Governor of Luhansk Oblast
- In office 19 July 1995 – 19 October 1995
- Preceded by: Eduard Khananov
- Succeeded by: Hennadiy Fomenko

Personal details
- Born: 11 July 1946 Artilne [uk], Ukrainian SSR, Soviet Union
- Died: 2 April 2018 (aged 71) Kyiv, Ukraine

= Petro Kupin =

Ukrainian politician (1946–2018)

Petro Oleksandrovych Kupin (Петро Олександрович Купін; 11 July 1946 – 2 April 2018) was a Ukrainian politician who served as the governor of Luhansk Oblast in 1995. He also served as the chairman of the Luhansk Oblast Council from 1994 to 1995.

==Biography==
Petro Kupin was born on 11 July 1946. In 1959, he graduated from the technical collection of metals at the Kharkiv Tractor Plant. He started working at the Kharkiv Tractor Plant as an employee. He served in the Soviet Army. He worked at the Kharkiv Research Physics and Technical Institute. He was then the head of the department, the head of the district of the Kommunarsk Metallurgical Plant in Voroshilovgrad Oblast. He had been a member of the Communist Party of the Soviet Union.

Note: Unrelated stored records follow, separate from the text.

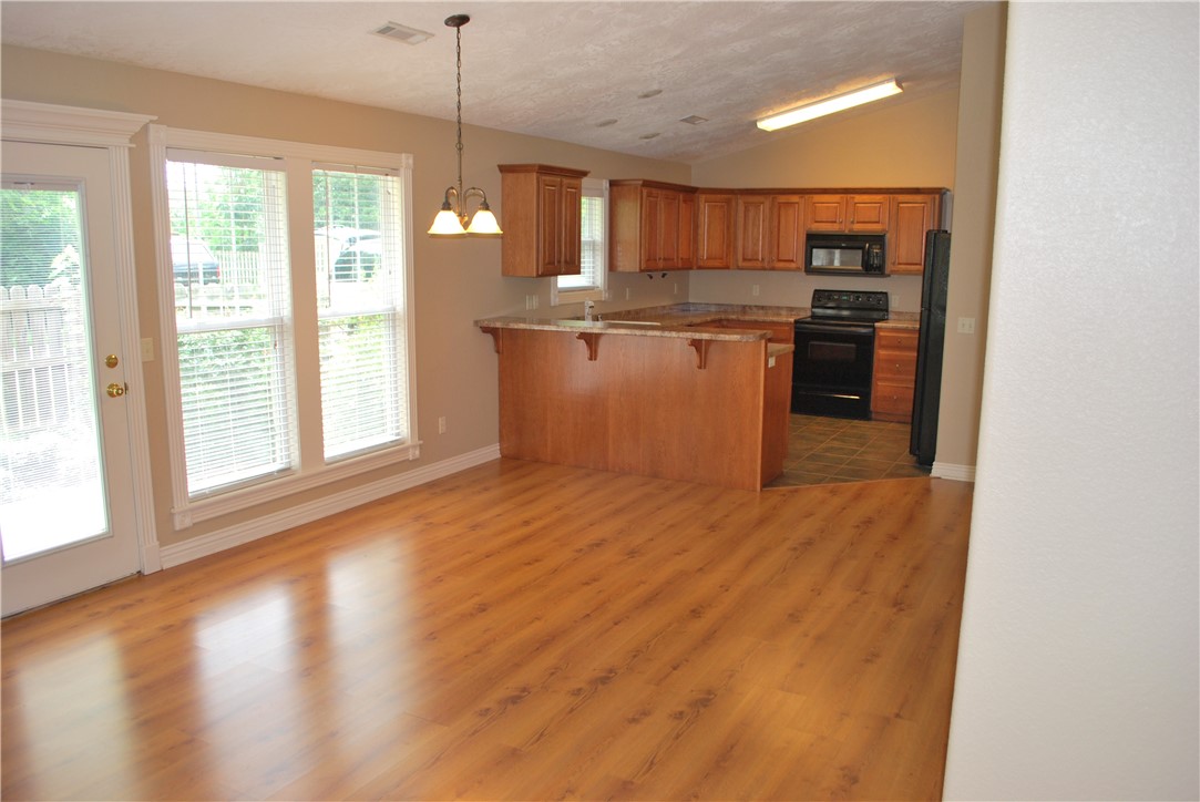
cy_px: 401
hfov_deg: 67.3
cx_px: 600
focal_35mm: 27
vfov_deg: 48.0
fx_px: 901
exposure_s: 1/60
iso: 200
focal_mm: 18
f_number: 3.5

In 1975, Kupin graduated from the Kommunarsk Mining-Metallurgical Institute, Voroshilovgrad Oblast in absentia. Then he was on party work. From December 1991 to July 1994, he was the deputy head of the Luhansk Regional Department of the Ukrainian Fund for Social Protection of Persons with Disabilities. On 10 July 1994, Kupin became the chairman of the Luhansk Oblast Council and the Regional Executive Committee.

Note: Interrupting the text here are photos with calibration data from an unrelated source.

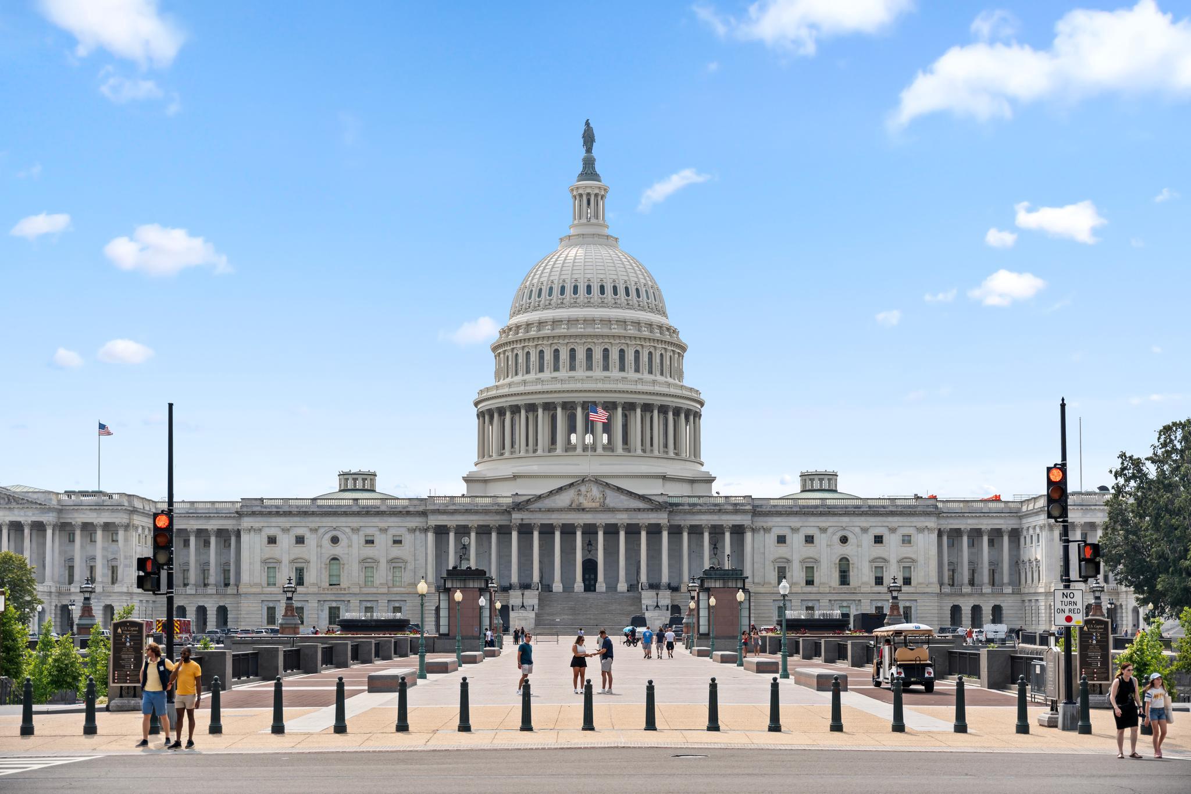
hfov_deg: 39.1
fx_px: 1677
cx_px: 596
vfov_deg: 26.6
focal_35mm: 51
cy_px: 397
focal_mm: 50.7
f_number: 2.8
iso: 100
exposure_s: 1/3200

On 19 July 1995, Kupin became the governor of Luhansk Oblast. On 19 October 1995, he left office to take over as the Deputy Chairman as the State Customs Committee of Ukraine. In January 1997, he was promoted as the deputy head of the State Customs Service of Ukraine. On 8 June 1998, he left office.

From 2003 to 2008, Kupin was the head of the National Security and Defense Council of Ukraine, subsequently retiring.

Kupin died on 2 April 2018. He was buried in the columbarium of the Baikove Cemetery.